Upaya untuk memperbaiki kinerja logistik Indonesia pada tahun 2026 dapat dimulai dengan adanya peluang dan pendorong pertumbuhan ekonomi yang lebih baik. Hal ini ditunjukan dengan adanya pertumbuhan pasar e-commerce yang signifikan. Lonjakan pasar e-commerce akan meningkatkan permintaan akan solusi pengiriman yang lebih efisien dan fleksibel. Bersandar pada UMKM sebagai pelaku bisnis e-commerce dapat difasilitasi dengan membuatkan platform yang mudah dan sederhana yang dapat meningkatkan arus logistik baik lokal maupun hinterland.

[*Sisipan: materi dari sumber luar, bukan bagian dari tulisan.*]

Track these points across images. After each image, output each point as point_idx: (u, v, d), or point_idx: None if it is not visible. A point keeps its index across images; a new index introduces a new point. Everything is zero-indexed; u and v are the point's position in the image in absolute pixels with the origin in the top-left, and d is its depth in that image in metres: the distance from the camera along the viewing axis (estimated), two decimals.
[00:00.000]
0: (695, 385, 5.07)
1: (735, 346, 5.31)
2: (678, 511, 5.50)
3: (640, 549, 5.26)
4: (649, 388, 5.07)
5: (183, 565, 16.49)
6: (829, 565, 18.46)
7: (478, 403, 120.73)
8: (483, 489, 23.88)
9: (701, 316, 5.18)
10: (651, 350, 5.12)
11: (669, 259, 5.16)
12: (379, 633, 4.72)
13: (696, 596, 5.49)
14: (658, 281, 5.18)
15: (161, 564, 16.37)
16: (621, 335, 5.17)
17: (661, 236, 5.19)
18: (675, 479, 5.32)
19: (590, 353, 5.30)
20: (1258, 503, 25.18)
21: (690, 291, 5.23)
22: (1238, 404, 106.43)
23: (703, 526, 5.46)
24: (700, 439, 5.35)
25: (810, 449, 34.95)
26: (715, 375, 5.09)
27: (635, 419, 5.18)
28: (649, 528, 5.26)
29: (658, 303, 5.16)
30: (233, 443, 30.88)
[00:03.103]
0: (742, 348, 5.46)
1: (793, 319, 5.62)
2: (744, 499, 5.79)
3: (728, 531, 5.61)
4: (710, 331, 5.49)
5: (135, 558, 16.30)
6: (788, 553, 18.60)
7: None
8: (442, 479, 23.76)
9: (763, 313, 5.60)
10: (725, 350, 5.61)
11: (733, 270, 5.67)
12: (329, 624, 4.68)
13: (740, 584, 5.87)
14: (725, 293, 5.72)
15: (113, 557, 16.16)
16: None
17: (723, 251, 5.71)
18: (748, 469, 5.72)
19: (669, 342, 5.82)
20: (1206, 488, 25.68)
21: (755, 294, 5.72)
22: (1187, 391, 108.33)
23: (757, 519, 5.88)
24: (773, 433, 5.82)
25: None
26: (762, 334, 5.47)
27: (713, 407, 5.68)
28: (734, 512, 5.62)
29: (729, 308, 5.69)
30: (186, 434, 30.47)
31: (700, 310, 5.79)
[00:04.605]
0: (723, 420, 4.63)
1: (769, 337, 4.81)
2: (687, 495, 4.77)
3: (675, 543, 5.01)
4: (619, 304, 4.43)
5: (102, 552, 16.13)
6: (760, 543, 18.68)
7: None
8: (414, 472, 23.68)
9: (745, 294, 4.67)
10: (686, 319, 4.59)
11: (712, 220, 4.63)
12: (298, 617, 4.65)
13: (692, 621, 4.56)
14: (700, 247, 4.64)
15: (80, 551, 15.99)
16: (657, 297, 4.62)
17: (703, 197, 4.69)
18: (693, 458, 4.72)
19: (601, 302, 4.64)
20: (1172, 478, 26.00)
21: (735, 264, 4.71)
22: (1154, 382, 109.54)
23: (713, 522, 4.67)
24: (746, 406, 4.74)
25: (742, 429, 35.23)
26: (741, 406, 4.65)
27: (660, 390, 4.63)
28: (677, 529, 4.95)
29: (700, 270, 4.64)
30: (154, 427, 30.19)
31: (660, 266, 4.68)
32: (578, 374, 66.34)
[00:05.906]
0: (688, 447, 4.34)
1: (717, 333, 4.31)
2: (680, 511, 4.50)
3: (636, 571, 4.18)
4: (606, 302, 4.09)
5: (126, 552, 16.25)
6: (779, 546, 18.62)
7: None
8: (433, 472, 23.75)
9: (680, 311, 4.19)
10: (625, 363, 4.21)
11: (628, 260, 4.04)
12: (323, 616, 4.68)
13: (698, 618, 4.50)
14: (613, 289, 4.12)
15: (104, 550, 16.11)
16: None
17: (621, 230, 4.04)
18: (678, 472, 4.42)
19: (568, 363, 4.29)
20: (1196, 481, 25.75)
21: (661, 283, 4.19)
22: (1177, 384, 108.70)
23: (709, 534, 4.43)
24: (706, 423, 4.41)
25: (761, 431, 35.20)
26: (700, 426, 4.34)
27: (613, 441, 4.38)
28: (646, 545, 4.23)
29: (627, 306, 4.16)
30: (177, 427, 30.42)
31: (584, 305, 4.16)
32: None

Sehubungan dengan hal tersebut pemerintah diminta menerapkan digitalisasi dalam layanan antara lain Penerapan teknologi digital seperti kecerdasan buatan (AI) yang akan membantu menavigasi tantangan dan memanfaatkan peluang. Disamping itu pemerintah juga diharapkan melakukan Peningkatan Infrastruktur yang diperlukan. Hal ini disebabkan bahwa Pembangunan infrastruktur yang terus meningkat menjadi faktor penting dalam mendorong pertumbuhan logistik. Konsep distribusi yang selama ini dianut oleh sektor manufaktur harus di Transformasi menjadi Rantai Pasok dengan Fokus pada ketahanan rantai pasok menjadi penting bagi Indonesia untuk menghadapi gangguan dan ketidakpastian perekonomian global.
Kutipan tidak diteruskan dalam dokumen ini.